The fact is Mal just isn’t that interesting of a character.  Angst only goes so far as a character trait, and it damn well should never be used as a plot device.  Gina Torres’s Zoe is passionately dedicated to Mal, but we’re never given any clear reason for her devotion, outside of the fact that they fought together.  More than once I thought ‘she’d have left him for that’ after a couple of particularly boneheaded choices by Mal.  Sounds like they’re together, doesn’t it?  That did make for one of the more interesting episodes in which Zoe’s husband (the oft-wasted Tudyk) takes his wife’s place on a mission to see why she’s so devoted to Mal, but in the end no sufficiently offered.  Maybe the focus on Mal was due to the rather thinly sketched out nature of the rest of the cast, as they all fill pretty standard (okay, cliched) roles.  The wise man, the thug, the gear-head, etc. etc.  It’s sad really, because a writer more focused on exploring the dynamic might have come up with some very compelling stories to explain why these people stayed together as a crew.  It’s even more sad that such great actors were delegated to such bare-bones characters.  The potential of Firefly’s cast is astounding, and I for one would have like to see that promise made good.

 

I’d like to think that, had Whedon been given time to develop his concept (and characters) more fully, Firefly might have evolved into a truly engaging and entertaining hunk o’ television, but my experiences with the rest of his body of work doesn’t lead me to put much faith in that.  Perhaps I’ll be proven wrong, as I’ll soon be giving in to some of my fellow RazorFine reviewers suggestions and sitting down with the entirety of Buffy and Angel, but seeing as Firefly was his third television show I think that will take some serious convincing.
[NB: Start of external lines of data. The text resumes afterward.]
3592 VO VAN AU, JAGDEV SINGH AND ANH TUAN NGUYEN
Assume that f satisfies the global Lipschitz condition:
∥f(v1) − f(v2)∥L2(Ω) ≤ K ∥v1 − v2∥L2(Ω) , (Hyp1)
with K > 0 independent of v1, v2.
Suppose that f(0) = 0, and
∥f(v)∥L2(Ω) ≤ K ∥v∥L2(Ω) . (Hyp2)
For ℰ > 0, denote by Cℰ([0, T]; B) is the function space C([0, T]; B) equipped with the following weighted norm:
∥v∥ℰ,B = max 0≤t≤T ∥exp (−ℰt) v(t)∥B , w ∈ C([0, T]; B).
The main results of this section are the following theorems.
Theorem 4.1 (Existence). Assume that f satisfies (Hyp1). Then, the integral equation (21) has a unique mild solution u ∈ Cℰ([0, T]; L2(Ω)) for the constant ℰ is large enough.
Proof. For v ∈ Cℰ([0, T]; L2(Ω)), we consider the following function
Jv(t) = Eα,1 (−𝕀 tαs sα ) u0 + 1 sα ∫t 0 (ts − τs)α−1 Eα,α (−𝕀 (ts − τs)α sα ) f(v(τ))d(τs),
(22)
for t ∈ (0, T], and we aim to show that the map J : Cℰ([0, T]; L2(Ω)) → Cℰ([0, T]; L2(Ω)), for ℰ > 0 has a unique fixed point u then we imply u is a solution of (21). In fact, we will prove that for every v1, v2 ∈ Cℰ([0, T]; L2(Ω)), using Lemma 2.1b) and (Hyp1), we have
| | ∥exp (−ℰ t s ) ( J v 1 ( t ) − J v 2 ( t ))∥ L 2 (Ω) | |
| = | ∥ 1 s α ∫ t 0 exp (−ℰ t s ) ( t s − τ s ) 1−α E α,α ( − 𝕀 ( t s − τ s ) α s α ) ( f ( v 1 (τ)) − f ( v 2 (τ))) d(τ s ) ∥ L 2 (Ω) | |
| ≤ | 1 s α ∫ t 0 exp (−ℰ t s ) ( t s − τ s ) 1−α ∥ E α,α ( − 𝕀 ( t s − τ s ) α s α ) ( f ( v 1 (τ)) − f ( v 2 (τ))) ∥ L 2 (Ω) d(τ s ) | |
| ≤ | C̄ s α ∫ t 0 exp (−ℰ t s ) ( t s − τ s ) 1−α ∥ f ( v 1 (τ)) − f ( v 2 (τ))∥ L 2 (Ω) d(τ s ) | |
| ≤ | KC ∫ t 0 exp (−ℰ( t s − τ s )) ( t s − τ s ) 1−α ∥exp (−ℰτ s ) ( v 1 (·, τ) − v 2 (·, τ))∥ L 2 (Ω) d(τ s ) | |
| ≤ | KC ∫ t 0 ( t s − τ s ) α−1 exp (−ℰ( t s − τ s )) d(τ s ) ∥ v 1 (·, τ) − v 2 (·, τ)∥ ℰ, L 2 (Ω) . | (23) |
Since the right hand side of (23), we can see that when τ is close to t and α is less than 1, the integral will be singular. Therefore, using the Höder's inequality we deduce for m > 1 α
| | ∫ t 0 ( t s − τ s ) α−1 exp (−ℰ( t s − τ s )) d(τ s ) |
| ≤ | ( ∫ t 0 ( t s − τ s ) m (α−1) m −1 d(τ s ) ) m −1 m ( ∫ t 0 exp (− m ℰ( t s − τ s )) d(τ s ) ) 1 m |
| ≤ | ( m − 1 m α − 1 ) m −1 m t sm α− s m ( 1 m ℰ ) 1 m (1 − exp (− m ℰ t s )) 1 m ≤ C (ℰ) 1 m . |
At the end of the day, Firefly can still be entertaining, but it’s far from being among the best of either the Sci-Fi or Western genre.  (It’s certainly not going to win any ‘opening theme’ awards from me, either.  I died a little inside each time I heard the atrocious theme song. Joss, stick to dialogue.)  There are some chuckles to be had as well as some interesting episodes, but mostly it’s just kind of ‘okay’.